She nodded and slipped from the truck. “I’ll see you later, right?”
“Yeah, of course.” He scrubbed a hand through his hair and smiled. “I’ll be there for you.”
Chapter Twelve
“So, you slept with her, but you’re riding to Valdosta with me?” Even behind his sunglasses, Clark’s intense frown was obvious.
“Yes.” Emmett slumped in the seat, balancing a half-cup of lukewarm coffee on his thigh. For once, his leg wasn’t bothering him. Instead, his head and throat hurt. And maybe his heart, although he was pretty certain that wasn’t a physical ache. It only felt like one. “You already asked me that.”
“I’m trying to wrap my mind around it.”
“There is nothing to wrap your mind around.” Irritable, he stretched. He should have simply driven his own vehicle. “I need some time and space to think.”
“You can’t do that when she’s around?”
“No.” Not clearly, anyway. Not the kind that counted. All she’d had to say was “I want you”, and all his good intentions about waiting until he was more sure of her went out the window.
Silence descended for a couple of miles. Emmett closed his eyes and waited.
“Em, you are going to have to break this down for me.”

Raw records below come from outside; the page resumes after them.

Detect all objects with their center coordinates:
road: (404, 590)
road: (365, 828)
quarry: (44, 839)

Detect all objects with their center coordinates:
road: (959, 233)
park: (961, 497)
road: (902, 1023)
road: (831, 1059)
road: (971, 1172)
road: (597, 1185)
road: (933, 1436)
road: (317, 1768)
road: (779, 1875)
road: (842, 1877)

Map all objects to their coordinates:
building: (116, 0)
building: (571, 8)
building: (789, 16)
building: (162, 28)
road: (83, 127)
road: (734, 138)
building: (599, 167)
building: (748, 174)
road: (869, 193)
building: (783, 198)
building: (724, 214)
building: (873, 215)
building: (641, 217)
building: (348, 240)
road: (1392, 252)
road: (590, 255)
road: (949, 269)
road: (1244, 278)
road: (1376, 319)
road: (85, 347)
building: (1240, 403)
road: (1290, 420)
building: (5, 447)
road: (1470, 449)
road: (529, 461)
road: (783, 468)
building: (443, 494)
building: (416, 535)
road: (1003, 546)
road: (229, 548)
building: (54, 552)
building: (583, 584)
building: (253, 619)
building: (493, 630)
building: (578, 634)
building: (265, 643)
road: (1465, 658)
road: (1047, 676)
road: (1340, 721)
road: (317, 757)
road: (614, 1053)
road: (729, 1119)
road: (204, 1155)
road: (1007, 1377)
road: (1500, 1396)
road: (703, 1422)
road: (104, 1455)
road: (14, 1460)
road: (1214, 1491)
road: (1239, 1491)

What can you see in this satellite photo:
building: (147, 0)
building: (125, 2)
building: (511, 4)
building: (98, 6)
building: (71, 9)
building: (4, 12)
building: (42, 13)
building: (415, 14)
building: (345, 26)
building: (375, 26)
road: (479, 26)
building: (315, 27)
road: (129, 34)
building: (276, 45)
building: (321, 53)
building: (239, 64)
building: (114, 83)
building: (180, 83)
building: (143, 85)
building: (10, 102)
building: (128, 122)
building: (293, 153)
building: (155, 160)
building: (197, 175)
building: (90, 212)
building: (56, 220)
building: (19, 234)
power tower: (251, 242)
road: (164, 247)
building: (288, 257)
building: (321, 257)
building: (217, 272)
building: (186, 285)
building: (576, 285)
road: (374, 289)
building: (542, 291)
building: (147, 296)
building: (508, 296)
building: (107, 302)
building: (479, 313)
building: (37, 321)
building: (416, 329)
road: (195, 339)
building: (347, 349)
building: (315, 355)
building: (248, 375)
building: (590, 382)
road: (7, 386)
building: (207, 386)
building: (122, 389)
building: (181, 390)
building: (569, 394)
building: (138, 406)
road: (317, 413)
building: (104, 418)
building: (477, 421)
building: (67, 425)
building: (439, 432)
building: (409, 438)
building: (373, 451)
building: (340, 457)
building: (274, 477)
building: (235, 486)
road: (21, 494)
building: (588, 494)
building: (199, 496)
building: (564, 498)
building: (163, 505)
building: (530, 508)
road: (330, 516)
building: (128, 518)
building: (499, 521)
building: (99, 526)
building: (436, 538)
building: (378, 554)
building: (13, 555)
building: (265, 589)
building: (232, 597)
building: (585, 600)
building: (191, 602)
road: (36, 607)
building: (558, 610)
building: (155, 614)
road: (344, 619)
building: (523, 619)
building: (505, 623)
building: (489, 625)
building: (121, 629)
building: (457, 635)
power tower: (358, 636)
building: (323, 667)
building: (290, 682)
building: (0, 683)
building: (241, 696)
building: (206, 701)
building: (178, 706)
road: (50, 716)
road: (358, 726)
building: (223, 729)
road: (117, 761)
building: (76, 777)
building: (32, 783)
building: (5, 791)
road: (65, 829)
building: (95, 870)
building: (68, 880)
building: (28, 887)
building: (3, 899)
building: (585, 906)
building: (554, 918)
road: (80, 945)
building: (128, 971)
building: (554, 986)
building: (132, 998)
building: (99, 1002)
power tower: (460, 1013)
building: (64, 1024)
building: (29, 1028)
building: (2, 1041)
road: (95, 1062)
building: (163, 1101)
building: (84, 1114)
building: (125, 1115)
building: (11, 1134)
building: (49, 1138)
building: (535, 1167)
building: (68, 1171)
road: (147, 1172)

“What is there to break down?” He grimaced over a swill of tepid brew. “You know how I feel about her, and now I’ve gone to bed with her.”
“And you’re over there feeling all committed and everything. Am I right?”
“Pretty much.” He set the cup in the console. Resting his elbow on the windowsill, he gazed out at the rolling countryside of Brooks County—green pastures, pine forests, swampy wetlands, all meshed together.
“That’s weird.” Clark rubbed a knuckle over the end of his nose. “Because you’re usually Mr. She’s-Great-and-All-But-Neither-of-Us-Wants-Anything-Serious. This is so not that. I’m not sure…wow.”
“Yeah.” He cleared his throat. “I didn’t think about it, you know, during, because—”
“Who would?”
“But after…it’s like all I could think about was that if things were different, she wouldn’t even be there with me. I’m not the guy.” He rubbed a hand down his thigh. “I’m never going to be that guy.”
Clark glanced his way, opened his mouth, closed it, and shook his head. His silence was answer enough. He got it.
They crossed the line into Lowndes County, the Withlacoochee River lazing under the bridge. A state trooper sat in the median on the other side, and Clark lowered his speed a couple of miles per hour.
“So you’re brooding or thinking?”
“Thinking.” Maybe a little of both, but damned if he’d admit it. “I have to decide if I can live with that—can I be committed, knowing she doesn’t love me and that there’s always someone she wants more than me.”
“Man, you need to be having this conversation with her, not me.”
“I tell her I love her and she’s gone.” He passed a hand over his jaw. Hell, big-ass chickens were coming home to roost, from every time he’d chastised his mother about her relationship with his dad. In his arrogant teenage anger, he’d thought he had all the answers. “This is how Mama felt all those years.”
“Maybe.” The speed limit dropped at the far outskirts of Valdosta, and Clark slowed. “This isn’t quite the same thing as your dad not being able to keep it in his pants and your mama deciding to stay around. You’re not the guy, but you could betheguy eventually.”
“What the hell does that even mean?”
“It means that she might not love you now, but she might love you later. People do that, you know—fall for someone else after a loss. Your problem is you go hyperaware on certain details and then you lose the big picture. Take care of the details with her, and maybe the big picture will take care of itself.”
* * * * *
The old panic wanted to take up residence in Savannah’s chest. Standing with Rob and Amy as the pastor took them through the questions preceding Hamilton’s baptism into their church family, Savannah tried to put the pressure and inability to breathe down to the fact two years had elapsed since she’d been in this church…in any church for that matter. She was angry at God, He knew she was angry at Him, and she knew He would be waiting when she came out on the other side of that anger.
Even so, she simply wasn’t there yet.